■ **Problem to work on**
Return all the entries below exactly as they were given.

· · · ·

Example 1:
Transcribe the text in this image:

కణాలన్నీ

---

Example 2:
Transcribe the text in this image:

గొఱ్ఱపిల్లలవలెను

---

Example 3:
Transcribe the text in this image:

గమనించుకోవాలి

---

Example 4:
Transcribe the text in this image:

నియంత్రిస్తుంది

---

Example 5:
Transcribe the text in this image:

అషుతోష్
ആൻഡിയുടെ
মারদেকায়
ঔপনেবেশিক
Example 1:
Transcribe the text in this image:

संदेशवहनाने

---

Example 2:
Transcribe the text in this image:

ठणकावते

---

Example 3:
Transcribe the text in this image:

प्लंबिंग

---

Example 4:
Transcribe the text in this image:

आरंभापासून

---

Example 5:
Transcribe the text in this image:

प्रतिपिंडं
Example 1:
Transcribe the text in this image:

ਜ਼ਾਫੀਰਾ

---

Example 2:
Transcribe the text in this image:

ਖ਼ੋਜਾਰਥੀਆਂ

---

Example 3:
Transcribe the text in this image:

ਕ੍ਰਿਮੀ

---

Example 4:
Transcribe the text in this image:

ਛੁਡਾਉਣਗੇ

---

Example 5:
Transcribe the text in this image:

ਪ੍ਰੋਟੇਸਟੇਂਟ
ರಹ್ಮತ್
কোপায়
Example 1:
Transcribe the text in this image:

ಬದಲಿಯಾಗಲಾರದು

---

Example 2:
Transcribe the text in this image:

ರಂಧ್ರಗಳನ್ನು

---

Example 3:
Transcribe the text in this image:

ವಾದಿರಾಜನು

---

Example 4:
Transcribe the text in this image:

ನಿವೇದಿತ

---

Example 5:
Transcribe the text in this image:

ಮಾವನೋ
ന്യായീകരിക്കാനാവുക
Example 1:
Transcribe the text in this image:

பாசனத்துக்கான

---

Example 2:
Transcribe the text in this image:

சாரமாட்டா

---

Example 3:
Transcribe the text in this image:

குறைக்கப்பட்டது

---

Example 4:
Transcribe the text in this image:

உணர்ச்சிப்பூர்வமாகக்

· · · ·

■ **Reply to the exercise**
Example 1:
Transcribe the text in this image:

కణాలన్నీ

---

Example 2:
Transcribe the text in this image:

గొఱ్ఱపిల్లలవలెను

---

Example 3:
Transcribe the text in this image:

గమనించుకోవాలి

---

Example 4:
Transcribe the text in this image:

నియంత్రిస్తుంది

---

Example 5:
Transcribe the text in this image:

అషుతోష్
ആൻഡിയുടെ
মারদেকায়
ঔপনেবেশিক
Example 1:
Transcribe the text in this image:

संदेशवहनाने

---

Example 2:
Transcribe the text in this image:

ठणकावते

---

Example 3:
Transcribe the text in this image:

प्लंबिंग

---

Example 4:
Transcribe the text in this image:

आरंभापासून

---

Example 5:
Transcribe the text in this image:

प्रतिपिंडं
Example 1:
Transcribe the text in this image:

ਜ਼ਾਫੀਰਾ

---

Example 2:
Transcribe the text in this image:

ਖ਼ੋਜਾਰਥੀਆਂ

---

Example 3:
Transcribe the text in this image:

ਕ੍ਰਿਮੀ

---

Example 4:
Transcribe the text in this image:

ਛੁਡਾਉਣਗੇ

---

Example 5:
Transcribe the text in this image:

ਪ੍ਰੋਟੇਸਟੇਂਟ
ರಹ್ಮತ್
কোপায়
Example 1:
Transcribe the text in this image:

ಬದಲಿಯಾಗಲಾರದು

---

Example 2:
Transcribe the text in this image:

ರಂಧ್ರಗಳನ್ನು

---

Example 3:
Transcribe the text in this image:

ವಾದಿರಾಜನು

---

Example 4:
Transcribe the text in this image:

ನಿವೇದಿತ

---

Example 5:
Transcribe the text in this image:

ಮಾವನೋ
ന്യായീകരിക്കാനാവുക
Example 1:
Transcribe the text in this image:

பாசனத்துக்கான

---

Example 2:
Transcribe the text in this image:

சாரமாட்டா

---

Example 3:
Transcribe the text in this image:

குறைக்கப்பட்டது

---

Example 4:
Transcribe the text in this image:

உணர்ச்சிப்பூர்வமாகக்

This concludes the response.